WHAT THE TASK REQUIRES: Please output exactly the part of the records below that opens with the line containing "toy robot [281,377,331,472]" and closes with the line containing "none -> plush toy [45,302,88,387]", both lines included, and nothing else.

Start of DATA FOR THE TASK

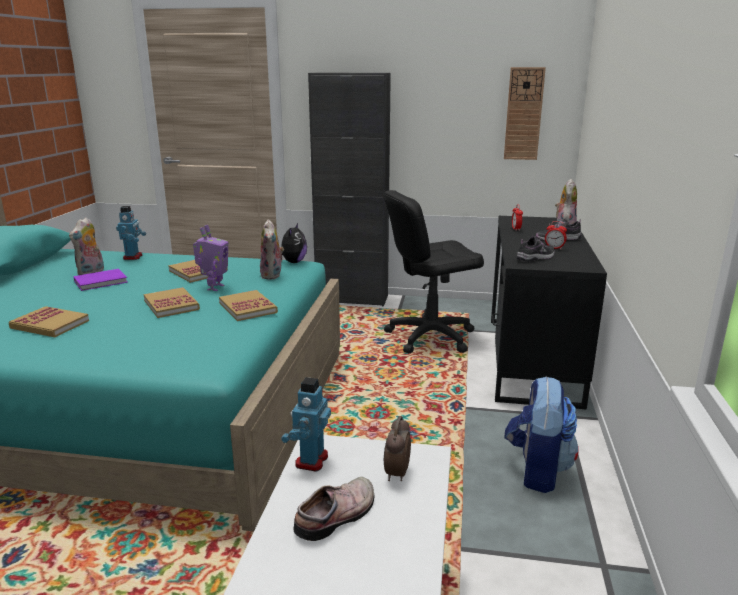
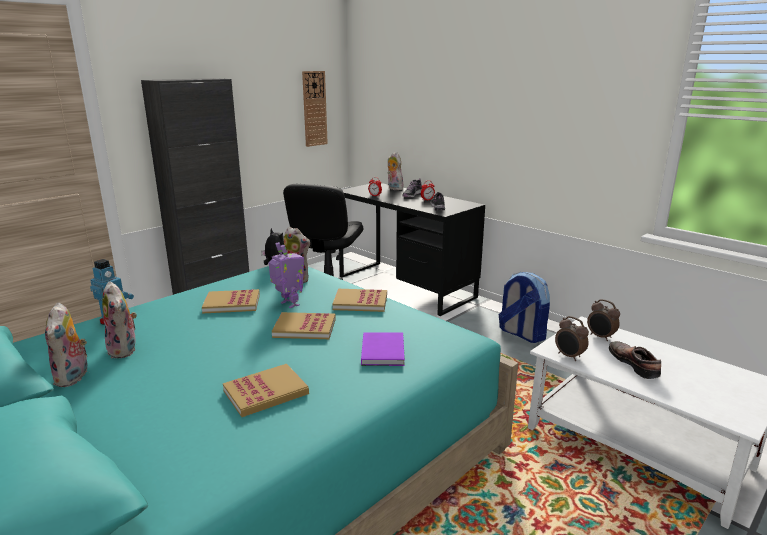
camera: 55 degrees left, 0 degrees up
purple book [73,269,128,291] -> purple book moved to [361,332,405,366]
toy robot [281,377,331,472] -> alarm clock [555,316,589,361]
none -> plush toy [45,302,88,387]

End of DATA FOR THE TASK
Start of DATA FOR THE TASK

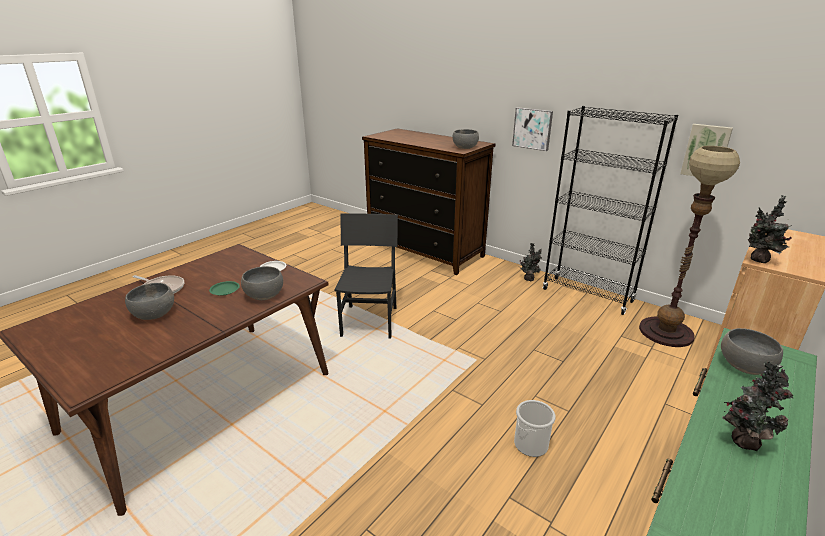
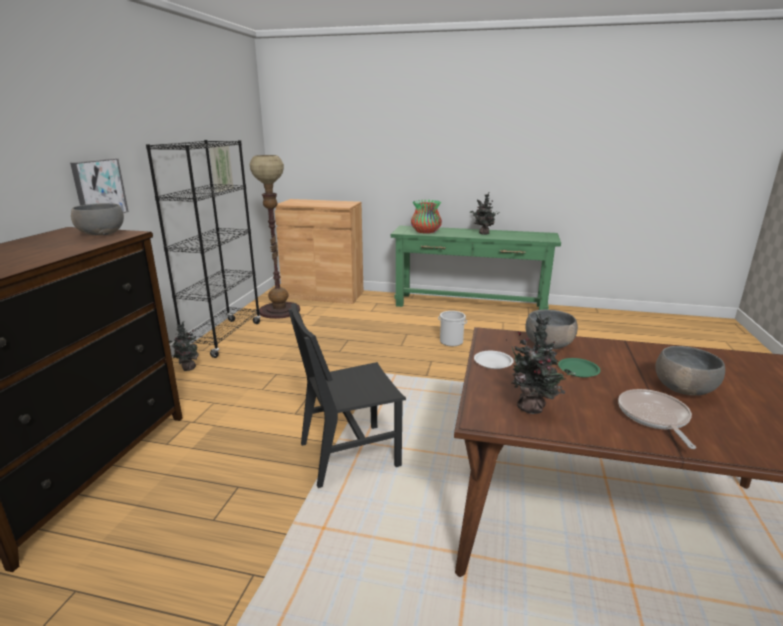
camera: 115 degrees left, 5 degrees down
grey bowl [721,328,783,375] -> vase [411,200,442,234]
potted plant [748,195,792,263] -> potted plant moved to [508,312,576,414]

End of DATA FOR THE TASK

WRITTEN SOLUTION:
toy robot [281,377,331,472] -> alarm clock [555,316,589,361]
none -> plush toy [45,302,88,387]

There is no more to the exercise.